▶ Work to complete
Gather every line below that contains the string "невыполнение".

▶ The data
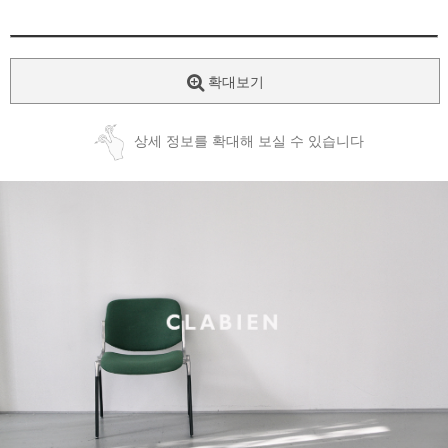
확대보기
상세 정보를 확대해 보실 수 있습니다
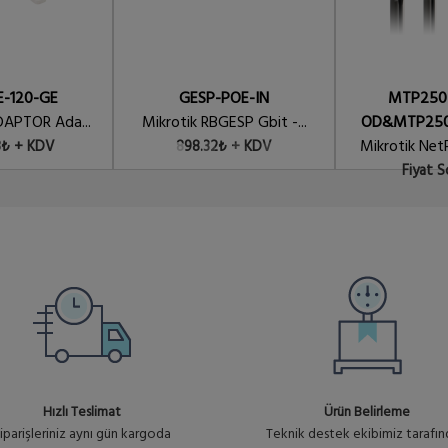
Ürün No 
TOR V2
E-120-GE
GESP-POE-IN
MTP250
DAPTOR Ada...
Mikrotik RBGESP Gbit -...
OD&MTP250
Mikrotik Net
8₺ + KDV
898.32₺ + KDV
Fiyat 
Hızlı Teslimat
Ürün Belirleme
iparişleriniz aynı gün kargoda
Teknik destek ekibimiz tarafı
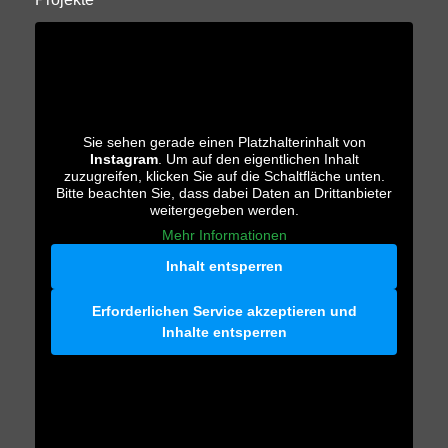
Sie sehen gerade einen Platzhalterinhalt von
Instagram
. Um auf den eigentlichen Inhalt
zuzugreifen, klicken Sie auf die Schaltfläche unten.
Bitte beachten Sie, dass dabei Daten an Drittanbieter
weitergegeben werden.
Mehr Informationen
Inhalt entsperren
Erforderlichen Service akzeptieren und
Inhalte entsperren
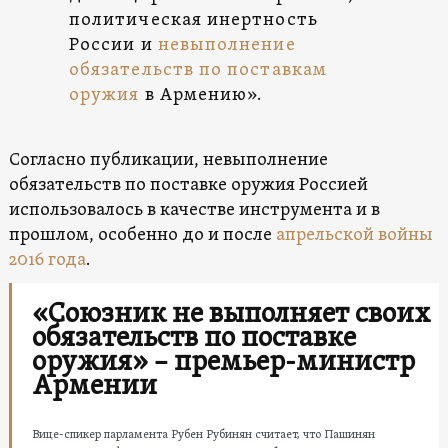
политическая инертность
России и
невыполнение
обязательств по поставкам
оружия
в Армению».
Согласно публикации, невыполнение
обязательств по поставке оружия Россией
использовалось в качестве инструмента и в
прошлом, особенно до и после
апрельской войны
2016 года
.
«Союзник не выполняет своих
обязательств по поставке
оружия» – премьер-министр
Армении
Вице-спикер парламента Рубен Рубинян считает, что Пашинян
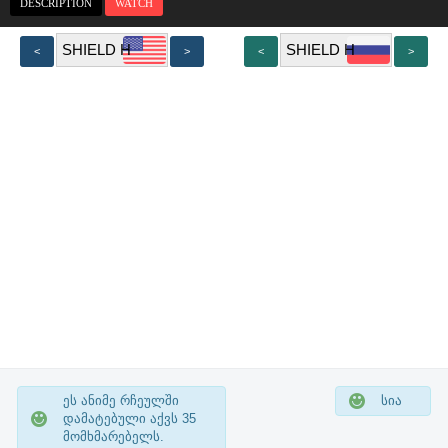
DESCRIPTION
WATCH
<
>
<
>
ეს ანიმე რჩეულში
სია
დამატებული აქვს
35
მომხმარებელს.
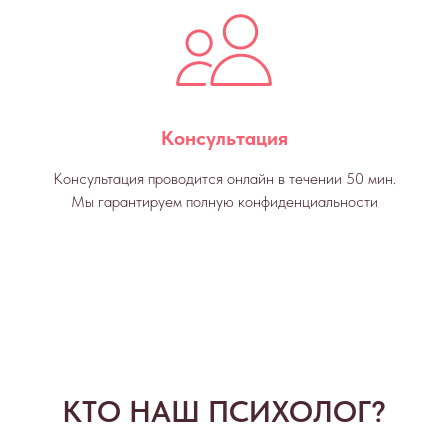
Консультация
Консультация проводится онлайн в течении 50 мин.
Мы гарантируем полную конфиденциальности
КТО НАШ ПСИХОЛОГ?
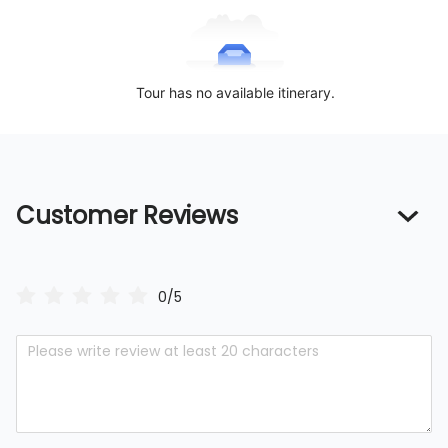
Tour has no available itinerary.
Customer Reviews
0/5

* * *

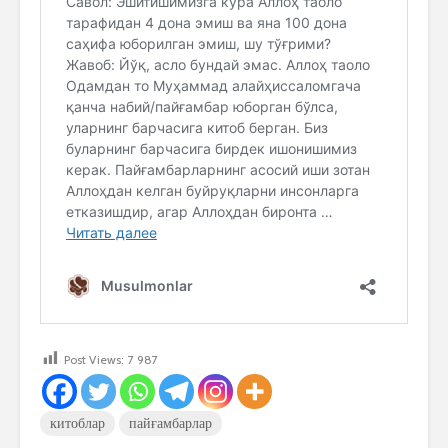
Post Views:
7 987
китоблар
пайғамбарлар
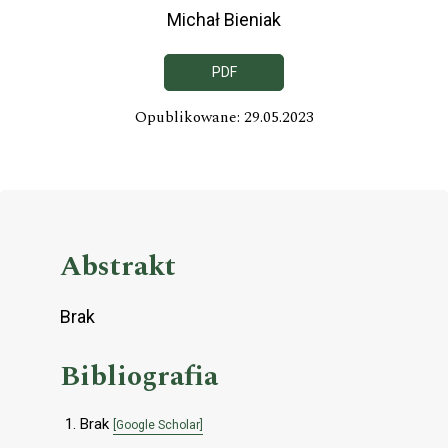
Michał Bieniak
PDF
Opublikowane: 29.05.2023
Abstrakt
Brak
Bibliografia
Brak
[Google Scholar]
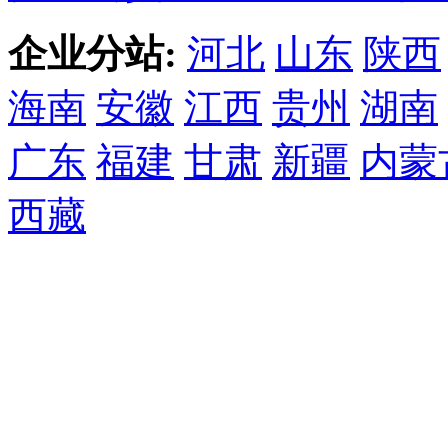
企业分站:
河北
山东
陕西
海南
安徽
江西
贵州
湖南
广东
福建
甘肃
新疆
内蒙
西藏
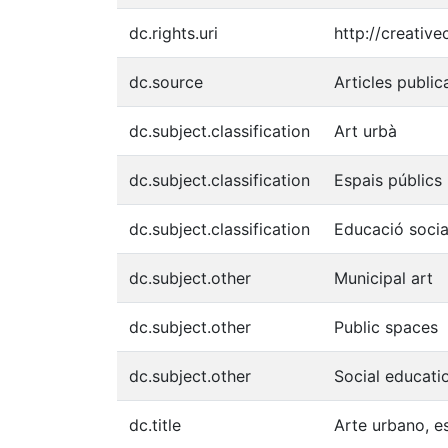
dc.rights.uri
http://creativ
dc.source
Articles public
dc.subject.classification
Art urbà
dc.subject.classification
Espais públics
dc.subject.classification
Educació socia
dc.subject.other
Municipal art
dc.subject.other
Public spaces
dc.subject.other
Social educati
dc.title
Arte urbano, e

...

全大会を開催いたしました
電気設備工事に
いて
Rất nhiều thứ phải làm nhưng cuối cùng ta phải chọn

▶ Response
невыполнение
Согласно публикации, невыполнение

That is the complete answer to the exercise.